Source text
☆ ☆ ☆ ☆ ☆

TCS Daily


A Scorecard for the American "Surge" in Iraq

By Robert Haddick - January 23, 2007 12:00 AM

According to this January 14th article from the New York Times, the new U.S. plan for Iraq faces resistance from some quarters of Iraq's government:

First among the American concerns is a Shiite-led government that has been so dogmatic in its attitude that the Americans worry that they will be frustrated in their aim of cracking down equally on Shiite and Sunni extremists, a strategy President Bush has declared central to the plan.

"We are implementing a strategy to embolden a government that is actually part of the problem," said an American military official in Baghdad involved in talks over the plan. "We are being played like a pawn."

Is it possible that officials in the Iraqi government could "play the Americans like a pawn"?

The American generals and diplomats attempting to implement President Bush's plan have to work with officials in the Iraqi government, along with other powerful Iraqis, to achieve the plan's objectives. But these players in the drama have different goals than the Americans. Each hopes to channel America's power in Iraq for his own purposes.

President Bush is sending five more U.S. Army brigades to Baghdad. How does each of the major actors in Iraq hope to use America's beefed-up combat power to achieve his own objectives?

Here is a scorecard for keeping track of the American "surge" in Iraq:

President Bush and his generals

President Bush and his generals want a two-front war against both the Sunni extremists (ex-Baathists and al-Qaeda) and against al-Sadr's Mahdi Army militia. The Americans believe that an even-handed approach is the best way to allow moderates on all sides of the conflict to come together and establish Iraqi authority in the country. But the Americans want political reconciliation not only out of idealism, but for practical reasons. A unitary Iraq, with Sunnis in the government, provides the best way of countering Iranian expansion. Sunni participation in Iraq's governance will also quiet concerns among the other Sunni governments in the region and (one hopes) prevent the flow of Sunni refugees out of Iraq from getting any worse.

☆ ☆ ☆ ☆ ☆

Dataset section

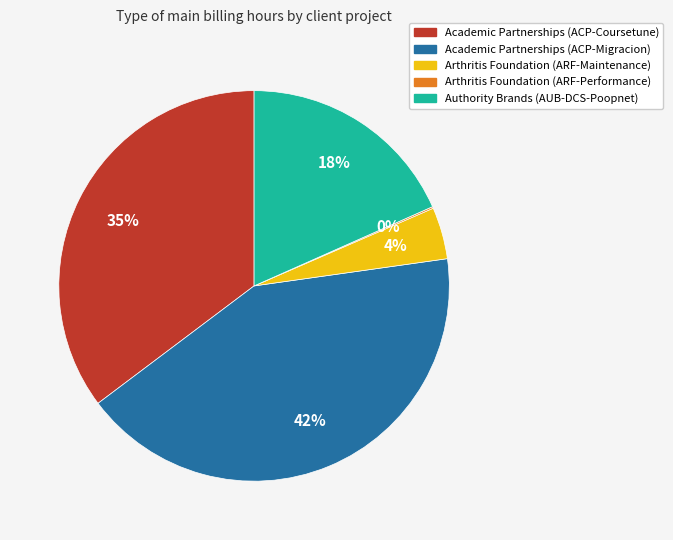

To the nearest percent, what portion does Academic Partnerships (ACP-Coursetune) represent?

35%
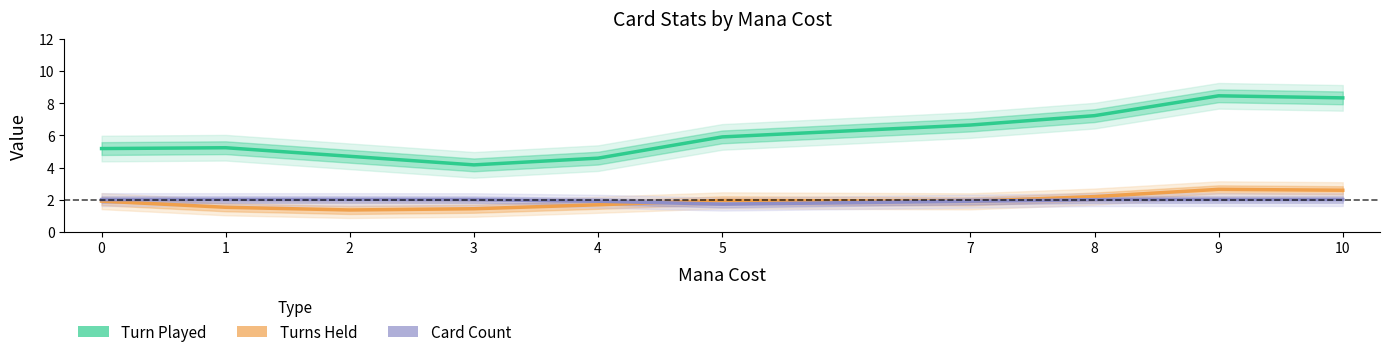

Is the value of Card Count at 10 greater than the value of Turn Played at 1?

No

☆ ☆ ☆ ☆ ☆

What you should do
In the article on the Iraq "surge," how many more U.S. Army brigades is President Bush sending to Baghdad?

Exercise result
Five